Living History: Italian family worked together during 1922 Utah coal mine strike
This is an archived article that was published on sltrib.com in 2011, and information in the article may be outdated. It is provided only for personal research purposes and may not be reprinted.

Editor's note: This is the second of a two-part series on unions and the Bonacci family. The first ran in the Utah section on Aug. 14, 2011

On April 1, 1922, reacting to severe wage cuts, inadequate housing and hazardous working conditions, Sunnyside coal miners joined a nationwide effort and went out on strike.

Evicted from their non-union company-owned town, the strikers moved in with relatives or temporary tents provided by the United Mine Workers of American (UMWA). They were subjected to constant surveillance. Searchlights and machine guns were planted in nearby knolls. And their demands for equity were compromised when strikebreakers — mostly farmers from Sanpete and Emery County — sought quick profits in mining.

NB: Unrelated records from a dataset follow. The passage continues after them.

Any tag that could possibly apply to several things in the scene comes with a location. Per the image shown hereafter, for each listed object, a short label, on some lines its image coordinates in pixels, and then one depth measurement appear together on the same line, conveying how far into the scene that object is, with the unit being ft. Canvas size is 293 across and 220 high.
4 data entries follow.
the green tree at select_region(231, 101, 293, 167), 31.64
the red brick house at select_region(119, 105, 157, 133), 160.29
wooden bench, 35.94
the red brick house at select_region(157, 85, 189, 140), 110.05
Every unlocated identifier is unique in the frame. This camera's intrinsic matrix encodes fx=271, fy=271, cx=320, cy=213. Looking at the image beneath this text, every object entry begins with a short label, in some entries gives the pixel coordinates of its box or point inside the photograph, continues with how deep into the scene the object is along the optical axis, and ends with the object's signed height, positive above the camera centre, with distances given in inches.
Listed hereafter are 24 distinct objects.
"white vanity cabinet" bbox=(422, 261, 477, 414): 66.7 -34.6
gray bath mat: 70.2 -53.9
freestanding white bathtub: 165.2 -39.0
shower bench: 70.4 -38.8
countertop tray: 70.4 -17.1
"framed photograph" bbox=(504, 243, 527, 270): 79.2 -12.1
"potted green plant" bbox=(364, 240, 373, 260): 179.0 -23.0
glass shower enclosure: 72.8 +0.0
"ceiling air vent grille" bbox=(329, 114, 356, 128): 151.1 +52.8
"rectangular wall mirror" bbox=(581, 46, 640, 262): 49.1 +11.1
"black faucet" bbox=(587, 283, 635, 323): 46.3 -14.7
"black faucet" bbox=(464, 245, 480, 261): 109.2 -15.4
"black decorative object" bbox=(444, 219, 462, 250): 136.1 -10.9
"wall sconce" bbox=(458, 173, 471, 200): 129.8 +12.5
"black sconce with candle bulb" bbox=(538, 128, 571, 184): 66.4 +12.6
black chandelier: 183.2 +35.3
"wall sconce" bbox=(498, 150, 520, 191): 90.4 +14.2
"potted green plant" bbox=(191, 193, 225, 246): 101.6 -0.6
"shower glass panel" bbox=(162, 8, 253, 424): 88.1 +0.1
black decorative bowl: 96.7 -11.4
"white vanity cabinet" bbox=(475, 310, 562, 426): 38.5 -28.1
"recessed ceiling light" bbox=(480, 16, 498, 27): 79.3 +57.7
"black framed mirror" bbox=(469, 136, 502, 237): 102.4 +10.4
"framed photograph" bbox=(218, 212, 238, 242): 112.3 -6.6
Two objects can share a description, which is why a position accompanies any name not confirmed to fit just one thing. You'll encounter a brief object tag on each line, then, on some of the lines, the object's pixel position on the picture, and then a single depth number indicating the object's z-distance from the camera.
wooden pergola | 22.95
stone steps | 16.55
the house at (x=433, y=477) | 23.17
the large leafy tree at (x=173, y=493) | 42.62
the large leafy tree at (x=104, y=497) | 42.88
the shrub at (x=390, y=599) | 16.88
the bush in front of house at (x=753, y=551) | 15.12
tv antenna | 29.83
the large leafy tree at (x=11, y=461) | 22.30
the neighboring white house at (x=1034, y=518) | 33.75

In 1921, Italian immigrant Vito Bonacci was a "scraper" in Sunnyside's coke ovens. During the strike he volunteered with his relative and local labor organizer, Frank Bonacci, to help unionize Carbon County. Later, he'd catch the attention of and marry a Sunnyside girl named Filomena Fazzio.

From the 1890s to the 1920s, Utah's coalfields attracted numbers of Italian laborers looking for full-time or seasonal work. Rosario Fazzio migrated from the Calabrian region in southern Italy.

"My father would work for four years, go home to his family in Decollatura, and then return, each time leaving my mother pregnant," Filomena said in interviews archived at University of Utah's Marriott Library.

"After three children, my mother said, 'I can't live like this anymore. If you're going to [America] without us, don't come back.' My father said he loved her too much to leave her behind."

One of nine siblings, Filomena was born in 1910 in Sunnyside, where Rosario worked in the coke ovens. Wanting to raise his children away from the mining camps, he bought a farm, ran a dairy and found employment in the nearby Kenilworth mines.

At 7, Filomena was "an outside" child. She planted gardens and cultivated fields with her mother.

"I'd help cut down four-acre wheat fields with a sickle," she said. "Mother would make a knot with the wheat itself and then tie it to make the bundles of grain. She sewed, canned, delivered babies, and was good in everything she did."

Filomena recalls the 1922 strike. "Uncle Frank and his brother moved down to our place with their tents," she said. "At night in the hills, searchlights kept a-going. The company saw everything that was going on, who was here and who wasn't here. I'd go to bed with fear, wondering if they were going to come out and get us, my dad — or my uncles. They didn't, but after my uncles moved, my dad couldn't get any work."

The strike lasted seven months. The out-of-work and struggling family relied on $9.00 weekly union funds, fortunate to have their farm.

"We'd fill up our small duggy [wagon] with vegetables to peddle in Helper and Kenilworth," Filimena said. "We sold every bit of it, I guess, because we were kids."

When the strike ended, the coal companies restored wages but rejected unions. Carrying the surname "Bonacci," Vito went from one mine to the next but couldn't get hired. He worked on a "traveling gang" for the Union Pacific and gardened for a mine supervisor. Only when the farmers returned to the land did Vito return to the mines. He cleaned two-story wooden tipples and ran a stove track. For fifteen years — until he became a mechanic at Kenilworth — he worked winters and got laid off during summers.

In early 1940, Vito couldn't move his arms or legs.

"He was swollen, in pain, and in bed," Filomena said. "Doctors thought he'd never walk. It was hard. But for four months, I'd put his arms around my neck, get him up, and drag him back and forth, every day, trying to work his legs."

Then, one morning, the vocal union man stood up on his own and went to work.

"I thought Vito was smart aleck when I first met him," Filomena said. "But I'm not sorry I married him."

She was a 16-year-old bride, and they celebrated 72 years together before her death in 1998.